Linux kernel--process management and scheduling

Source: Internet
Author: User

management and scheduling of processes
Process Management
Process descriptors and task structures

The process is stored in a two-way circular list called the task Queue (tasklist). Each item in the list contains all the information for a specific process, type task_struct, called process descriptor, which is defined in the <linux/sched.h> file.

Linux allocates the TASK_STRUCT structure through the slab allocator, which can achieve object reuse and cache coloring (cache coloring). On the other hand, in order to avoid the use of additional registers to store specialized records, so that the hardware architecture such as x86 so that less registers can be used as long as the stack pointer to calculate the location of the task_struct, the structure is thread_info, in the file <asm/thread_info.h Defined in >.

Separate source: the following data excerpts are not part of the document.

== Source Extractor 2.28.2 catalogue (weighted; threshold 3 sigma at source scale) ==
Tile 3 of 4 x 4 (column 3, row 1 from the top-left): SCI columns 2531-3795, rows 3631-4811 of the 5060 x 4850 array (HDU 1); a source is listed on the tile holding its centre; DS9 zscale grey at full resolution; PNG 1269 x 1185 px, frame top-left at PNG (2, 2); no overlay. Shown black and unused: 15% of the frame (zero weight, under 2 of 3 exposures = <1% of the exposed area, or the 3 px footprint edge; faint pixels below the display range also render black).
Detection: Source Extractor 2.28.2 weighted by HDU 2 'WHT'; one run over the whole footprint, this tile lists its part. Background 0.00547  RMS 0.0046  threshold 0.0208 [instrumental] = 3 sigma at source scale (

You can use the PS command to view information for all processes in Linux.

Process status

The state in task_struct describes the current status of the process. There are 5 different states of the process, and the process must be in one of these states:

1) task_running (run)--the process is executable, it is either executing, or waiting to be executed in the run queue. This is the only possible state that the process executes in the user space, or it can be applied to the process being executed in the kernel space.

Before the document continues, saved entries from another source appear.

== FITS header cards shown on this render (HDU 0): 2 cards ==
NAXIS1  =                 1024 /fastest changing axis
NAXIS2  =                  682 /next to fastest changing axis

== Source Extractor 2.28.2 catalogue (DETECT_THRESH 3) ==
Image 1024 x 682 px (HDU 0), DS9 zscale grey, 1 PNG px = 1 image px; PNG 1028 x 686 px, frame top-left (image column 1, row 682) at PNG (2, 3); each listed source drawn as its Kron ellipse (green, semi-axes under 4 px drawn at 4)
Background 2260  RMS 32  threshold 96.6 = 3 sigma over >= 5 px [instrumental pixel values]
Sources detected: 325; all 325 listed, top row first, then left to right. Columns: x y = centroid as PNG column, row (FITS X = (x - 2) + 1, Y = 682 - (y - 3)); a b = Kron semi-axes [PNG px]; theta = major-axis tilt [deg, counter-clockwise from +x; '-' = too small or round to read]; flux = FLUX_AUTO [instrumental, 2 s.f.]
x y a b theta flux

2) task_interruptible (interruptible)--The process is sleeping (i.e. it is blocked) waiting for certain conditions to be reached. Once these conditions are reached, the kernel will set the process state to run, and the process in this state will be woken up and put into operation because the signal is received.

3) Task_uninterruptible (non-disruptive)-this state is the same as the interruptible state, except that it will not be woken up for receiving a signal to be put into operation. This state usually occurs when the process must wait without interference or wait for the event to occur soon. Because tasks in this state do not respond to signals, they are less used than interruptible states.

4) Task_zombie (zombie)--the process has ended, but its parent process has not yet called the WAIT4 () system call. The process descriptor for the child process is still preserved for the parent process to be able to learn its message. Once the parent process calls WAIT4 (), the process descriptor is freed.

5) task_stopped (stop)--the process stops executing and the process is not operational or operational. Usually this state occurs when a signal such as Sigstop,sigtstp,sigttin,sigttou is received. In addition, any signal received during debugging will cause the process to enter this state.

The status of the process needs to be adjusted, preferably using the Set_task_state (task, state) function, which, when necessary, sets the memory barrier to force the other processor to reorder (SMP).

The transformation between the various states of a process forms the entire life cycle of the process, from http://www.cnblogs.com/wang_yb/archive/2012/08/20/2647912.html.

Creation of processes

in a Linux system, all processes are descendants of the init process with PID 1. The kernel initiates the INIT process at the last stage of system startup. The process reads the initialization script (Initscript) of the system and executes other related programs, eventually completing the entire process of system startup.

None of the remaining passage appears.